Election 2020

What Does Purported Trump Challenger Larry Hogan Actually Believe?

NeverTrump conservatives flock to 62-year-old Maryland governor whose foreign policy views are a blank slate.


Hoganmentum ||| Tom Williams/CQ Roll Call/Newscom
Tom Williams/CQ Roll Call/Newscom

Facing a polarizing Republican populist and a statist Democrat lifer, the Libertarian Party in 2016 proposed a comparatively sensible and centrist alternative ticket composed of two former moderate-Republican governors of heavily Democratic states who were a bit light on foreign policy.

Now anti-Trump Republicans are eagerly eyeing that path.

As Fantasy 2020 Presidential Season heats up, early buzz is accumulating around Maryland Gov. Larry Hogan, the 62-year-old former real estate businessman who last month won a second and final term by a 12-point margin in this 2-to-1 Democratic state over the progressive Ben Jealous.

Washington Post "Right Turn" columnist and vociferous Donald Trump critic Jennifer Rubin touted Hogan's "vision of governance based on bipartisanship, fiscal sanity, civility and common sense." The ex-libertarian Niskanen Center last week had Hogan kick off a press-generating conference titled "Starting Over: The Center-Right After Trump," with Center President Jerry Taylor telling Maryland Matters, "If you're looking for a path that's not Trumpist…but also politically compelling, it's there." Weekly Standard co-founder Bill Kristol, a panelist from the Niskanen conference who is loudly searching for a GOP primary challenger to Trump, says he'd "be happy to have him in the mix," telling Rubin that "Larry Hogan's an impressive man with a fine record."

So what is that record as it pertains to national politics, and how does it contrast with that of President Trump?

Hogan, who supported Chris Christie for president in 2015, is out there co-writing bipartisan Washington Post pieces extolling the virtues of the Paris climate agreement ("For the sake of our future and the future of our children, it is time to put aside partisan interest and get to work"). He talks of fiscal responsibility and keeping a lid on taxes. He is a critic of Trump's family-separation policy and talks like a comprehensive immigration reformer, though he has also bashed sanctuary policies and balked at Syrian refugees.

Like many governors of blue states, Hogan has signed gun control laws, opposed repealing Obamacare, increased child-care subsidies, and offered corporate welfare to Amazon. He is currently in a spot of political controversy over proposing to pay for infrastructure improvements to lure the Washington Redskins to Prince George's County. He's also an active opponent of partisan gerrymandering.

In his Niskanen speech, Hogan began by praising the late George H.W. Bush; went on to talk about the courage of his congressman father Larry Hogan, Sr., in voting to impeach President Richard Nixon; and made a lot of noise about civility and tone. "Compromise and moderation should not be considered dirty words," he said. "I believe it's only when the partisan shouting stops that we can truly hear each other's voices and concerns."
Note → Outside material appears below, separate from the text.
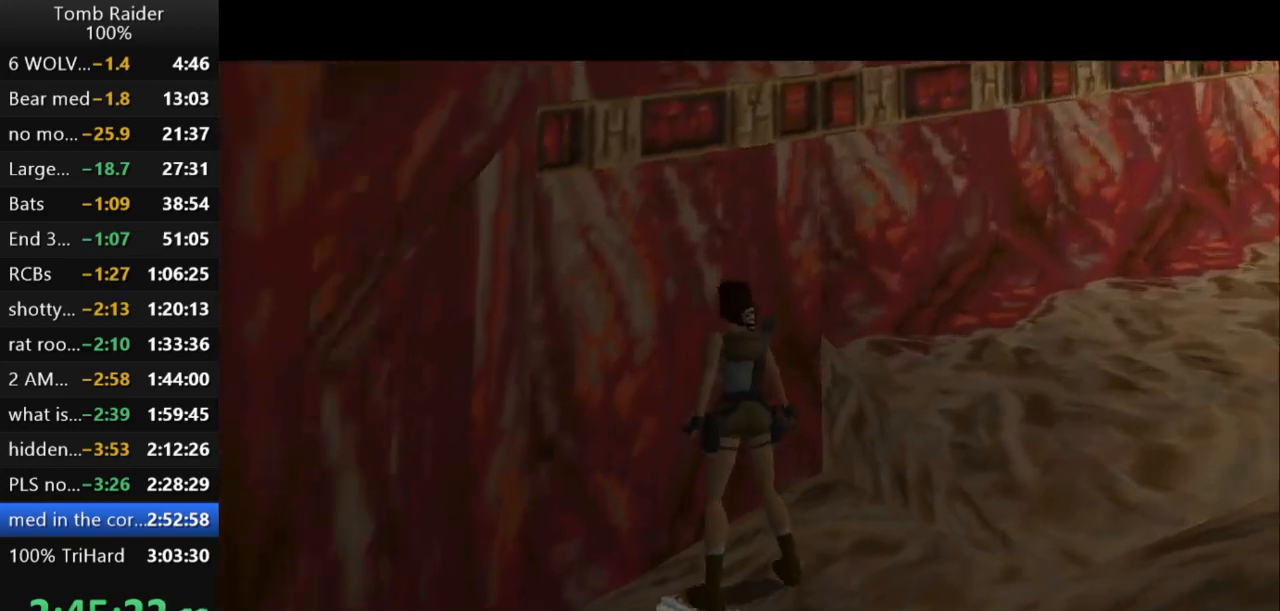
{"keys": ["action2"], "events": [[33, "left", "up"]]}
Given the Hogan enthusiasm—particularly of Kristol, a committed interventionist who has a track record of finding and backing politicians with blank slates on foreign policy—what do we know of the governor's beliefs about the exercise of American power? Well, here's the relevant On the Issues assessment: "No issue stance yet recorded by OnTheIssues.org."

Hogan, to say the least, is not exactly a household name outside of Maryland, so it's hard to imagine Hoganmentum eclipsing even the sorry presidential results of his statehouse predecessor, Martin O'Malley. But he and other GOP trial ballooners may provide an early test case: Will the anti-Trump rump of the Republican Party ever confront its own foreign policy blunders and the backlash they created, or will the new center-right repeat the same interventionist mistakes of the old?